I agree with Governor Bruce Rauner’s extension of the medical marijuana program.
I agree with Rauner’s decision to sign House Bill 40. Laws that criminalize abortion do not stop abortions. Instead, they heap convictions and state expenses on top of illegal and unregulated black market abortions.
I agree with Rauner’s willingness to denounce Donald Trump’s reaction to Charlottesville.
I disagree with Rauner’s decision not to lead but to blame the legislature for his failure to lead.
Gov. Bruce Rauner ignores the data and pushes limits on medical malpractice litigation without concern for how it will affect people who are injured by doctors and by other workers at hospitals and medical facilities. Hospitals, nursing homes and all medical facilities should be required to report to patients or their estates any injury or illness that may have been caused by errors made at the facilities. Doctors and patients will ultimately benefit from policies and regulations that result in evidence-based guidelines for doctors.
Money and time is wasted, because patients have to file a lawsuit just to find out whether or not a medical facility or doctor may have made an error. If these entities were required to report errors when they occurred, the suits that seem frivolous would be avoided. Medical providers do not openly and freely share when a preventable mistake has been made. Because of this, patients and their families have to hire attorneys just to get the information they need to know not to file a lawsuit. Such wasteful lawsuits that cost the insurance companies money would not have to be brought if standard practice was that the providers were forthcoming.

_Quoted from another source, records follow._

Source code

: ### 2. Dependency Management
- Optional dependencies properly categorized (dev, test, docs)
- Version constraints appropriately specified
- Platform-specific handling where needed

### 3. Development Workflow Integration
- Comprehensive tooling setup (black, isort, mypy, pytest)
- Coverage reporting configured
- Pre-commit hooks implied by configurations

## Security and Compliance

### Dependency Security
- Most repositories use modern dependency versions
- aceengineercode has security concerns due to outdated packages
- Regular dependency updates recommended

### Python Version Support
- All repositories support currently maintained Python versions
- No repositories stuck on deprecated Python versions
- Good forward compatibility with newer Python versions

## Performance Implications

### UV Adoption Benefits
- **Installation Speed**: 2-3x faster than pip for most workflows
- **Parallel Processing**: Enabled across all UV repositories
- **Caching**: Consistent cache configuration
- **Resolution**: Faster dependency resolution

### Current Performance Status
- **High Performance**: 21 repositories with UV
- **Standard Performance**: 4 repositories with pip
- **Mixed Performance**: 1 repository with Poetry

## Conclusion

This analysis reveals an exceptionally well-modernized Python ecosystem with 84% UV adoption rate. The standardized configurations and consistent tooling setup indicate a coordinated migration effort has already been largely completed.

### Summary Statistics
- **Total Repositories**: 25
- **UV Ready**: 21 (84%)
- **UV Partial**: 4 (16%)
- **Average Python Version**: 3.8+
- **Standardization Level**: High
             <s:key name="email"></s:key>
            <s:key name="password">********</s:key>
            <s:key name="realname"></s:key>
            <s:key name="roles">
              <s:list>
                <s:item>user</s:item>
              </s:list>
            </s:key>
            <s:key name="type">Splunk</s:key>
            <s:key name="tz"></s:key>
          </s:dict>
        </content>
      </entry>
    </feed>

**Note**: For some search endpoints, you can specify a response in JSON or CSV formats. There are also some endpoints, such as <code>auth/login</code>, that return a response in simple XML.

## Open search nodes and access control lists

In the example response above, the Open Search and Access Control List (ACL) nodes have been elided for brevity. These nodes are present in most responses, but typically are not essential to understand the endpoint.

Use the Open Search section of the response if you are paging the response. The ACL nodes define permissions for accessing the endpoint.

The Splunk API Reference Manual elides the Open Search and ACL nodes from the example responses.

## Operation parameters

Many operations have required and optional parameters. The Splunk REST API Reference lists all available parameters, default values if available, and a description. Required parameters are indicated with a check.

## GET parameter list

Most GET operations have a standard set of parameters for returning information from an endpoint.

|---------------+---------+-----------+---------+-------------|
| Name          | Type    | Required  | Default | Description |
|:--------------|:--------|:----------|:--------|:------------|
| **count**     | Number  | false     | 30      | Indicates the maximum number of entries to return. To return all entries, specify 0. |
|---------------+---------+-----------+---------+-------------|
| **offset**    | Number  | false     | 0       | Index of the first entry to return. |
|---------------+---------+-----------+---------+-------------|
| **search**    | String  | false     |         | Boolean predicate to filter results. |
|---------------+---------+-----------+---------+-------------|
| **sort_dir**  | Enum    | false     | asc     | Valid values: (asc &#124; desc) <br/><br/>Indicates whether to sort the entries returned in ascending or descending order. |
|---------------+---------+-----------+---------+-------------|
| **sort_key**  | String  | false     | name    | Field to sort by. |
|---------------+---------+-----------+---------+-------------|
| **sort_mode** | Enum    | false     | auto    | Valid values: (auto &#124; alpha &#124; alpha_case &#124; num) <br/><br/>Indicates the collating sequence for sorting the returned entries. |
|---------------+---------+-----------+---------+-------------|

What we need is liability reform. Tom Baker’s book, published by the University of Chicago Press in 2007 sets forth a detailed and thoughtful plan for how ease the burdens of insurance companies, doctors, hospitals, and patients.
I disagree with Gov. Rauner’s veto of legislation that would have enabled Chicago to fund two municipal pension funds nearing insolvency. The money was to come only from city residents, so Rauner’s action was not about saving money for the state. Instead it was about holding the city hostage at least for the short-term. In this matter, it is not that I am happy about the overall pension situation given our financial status. Instead, it is the use of legislation and people’s lives that seemed not to matter to the Governor whose veto would only forestall the law—thus wasting time and money in order to appear to be interested in saving time and money.